Знакомлюсь с работой Линетт Арнольд, которая исследует семейное общение мигрантов из Сальвадора в США как форму сосуществования: люди, чьи тела находятся в разных географиях, продолжают присутствовать в жизнях друг друга — через язык как практику заботы и (вос)производства отношений.
1
Ещё недавно ты садился на корабль, и гас — исчезал за тридевять земель. Не было никакого "зума" и "скайпа". А ещё раньше не было и телефона. Была лишь голубка, в чьи белоснежные отверстия ты помещал свёрток с "люблю"; и надеялся, что она донесёт твоё чувство родным... через поле, и море, и время.
Уезжая, ты умирал. Теперь же ты можешь остаться, уехав; продолжить жить — вместе, с родными, посредством голоса, изображения, банковской транзакции или эмоджи, которую послал мне папа перед смертью — в интимности, чей интерфейс находится во власти предприятий власти. Через язык творится продолжительность семьи. Общий смех не нуждается в общей комнате.
Я вспоминаю тут лесбийские беседы: споры о том, что считается сексом. "Проникновение". "Да неужели?". Не секс ли любовные письма? Не секс ли прислать свои нюдсы? Всё это — практика связи; всё это — совместная жизнь, которая не сводится к трению тел в одном пространстве.
Вот и мигрант, который трудится на фабриках вампира, и посылает близким сообщения в директы, не становится внешним, отсутствующим. Спрут семьи может брызнуть чернилами в дали — пролиться за чертог, стать зарубежным.
В языке продолжается тело. Речь — это тоже существо, и щупающий орган. Ударить по лицу можно и кулаком, и словом. Из слов можно собрать свой мир, и дом — жить в нём, через дискурс, совместно. Смотреть в экран, и понимать, что это суть окно. А в окне — мамин сад, и я — в нём. Наряду с виноградом.
Языковая граница страшнее, чем пограничник. Когда родные переходят с русского на украинский, я вижу в этом не "этнический момент", и даже не партийность, а приоритет стадности над интимностью; подмену родственника фигурой субординированного оскопления, летящего в Тартарары...

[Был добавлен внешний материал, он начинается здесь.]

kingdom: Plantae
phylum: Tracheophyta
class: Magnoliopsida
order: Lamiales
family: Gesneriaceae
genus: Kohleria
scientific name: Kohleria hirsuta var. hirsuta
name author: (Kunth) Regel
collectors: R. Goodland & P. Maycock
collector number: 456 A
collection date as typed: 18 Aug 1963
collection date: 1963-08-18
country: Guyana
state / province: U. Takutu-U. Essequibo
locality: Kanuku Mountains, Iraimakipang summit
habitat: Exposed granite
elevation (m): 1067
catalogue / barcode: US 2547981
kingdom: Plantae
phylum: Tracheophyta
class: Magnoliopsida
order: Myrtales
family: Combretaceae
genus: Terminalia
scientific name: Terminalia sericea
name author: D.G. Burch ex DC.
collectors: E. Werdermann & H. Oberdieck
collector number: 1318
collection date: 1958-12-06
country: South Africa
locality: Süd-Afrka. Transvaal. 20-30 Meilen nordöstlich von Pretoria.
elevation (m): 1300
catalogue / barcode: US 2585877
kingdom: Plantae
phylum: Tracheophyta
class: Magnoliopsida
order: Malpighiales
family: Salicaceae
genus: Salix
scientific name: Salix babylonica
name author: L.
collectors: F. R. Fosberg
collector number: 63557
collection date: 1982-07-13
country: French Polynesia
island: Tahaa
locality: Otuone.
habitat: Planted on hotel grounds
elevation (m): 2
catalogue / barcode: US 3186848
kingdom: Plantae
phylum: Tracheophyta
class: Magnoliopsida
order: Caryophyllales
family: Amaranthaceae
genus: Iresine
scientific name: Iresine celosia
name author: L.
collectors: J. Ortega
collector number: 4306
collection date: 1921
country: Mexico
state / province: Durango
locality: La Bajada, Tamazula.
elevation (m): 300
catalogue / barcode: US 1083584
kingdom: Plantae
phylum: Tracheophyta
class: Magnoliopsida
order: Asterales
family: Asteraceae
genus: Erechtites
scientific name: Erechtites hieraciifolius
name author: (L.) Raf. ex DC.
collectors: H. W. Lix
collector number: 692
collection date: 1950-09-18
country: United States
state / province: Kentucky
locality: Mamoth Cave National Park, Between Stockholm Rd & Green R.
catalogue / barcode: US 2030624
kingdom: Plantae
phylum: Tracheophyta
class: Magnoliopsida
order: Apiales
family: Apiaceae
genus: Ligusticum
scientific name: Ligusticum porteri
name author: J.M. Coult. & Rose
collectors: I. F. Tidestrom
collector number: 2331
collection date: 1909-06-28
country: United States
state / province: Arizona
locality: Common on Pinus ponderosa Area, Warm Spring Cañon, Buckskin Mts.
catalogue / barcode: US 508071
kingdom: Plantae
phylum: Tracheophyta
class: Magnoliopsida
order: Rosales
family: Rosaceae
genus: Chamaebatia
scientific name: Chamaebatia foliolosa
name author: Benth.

Нет уж, шлагбаум честнее, ведь он изначально — преграда, и ничего иного нам не обещал.
2
В моей культуре миграционные нарративы редко включают в себя опыт трудовой миграции. Вместо него на фасаде два смысла: освобождение (от тоталитаризма) и успешный успех — переезд в шоколадное место, откуда можно хвастаться, но нельзя плакать.
Реальность миграции не помещается в открытку, становится тайной, предметом стыда — "релокантом" вместо "беженца". Семиотизация иммигранта как нищего, опасного, не достаточно культурного нахлебника является частью экономической механики капитализма. Нею творится субалтерн — выходец из колонии, который служит её кормильцем и, в то же время, строителем метрополии.
Мигрант должен быть структурно "опущенным", чтобы пребывать в положении уязвимости, готовности на любой труд за копейки.
Война в этой истории — царица. Поджигая колонию, она делает её ресурсы предметом насильственной контестации, и множит дешёвых людей. Обманутые и ограбленные, они становятся объектами военного отлова, дровами в печи failed state, рабами на стройке чужих столиц.
Самые ловкие из патриотов станут капо, и будут до последнего рассказывать о том, что эта река крови, эти поля могил, эта проданная земля, уничтоженная экономика, и демографическая яма, набитая оторванными конечностями молодых украинцев, которые можно предъявлять в качестве доказательства смерти, и получать за это денежную компенсацию... что всё это того стоило.
Граница в этой ситуации — не шрам. Миграция — не драма, а спасение. Родная речь и провода в утробе океана дают возможность быть со всем родным. Брать текст, культуру, материал. Катать его лягушку по подушке. Но не вступать в царящие копыта и рога — не становиться частью тех, кто смог разрушить и не смог создать, и кто теперь стоит на горе трупов — разумеется, не своих.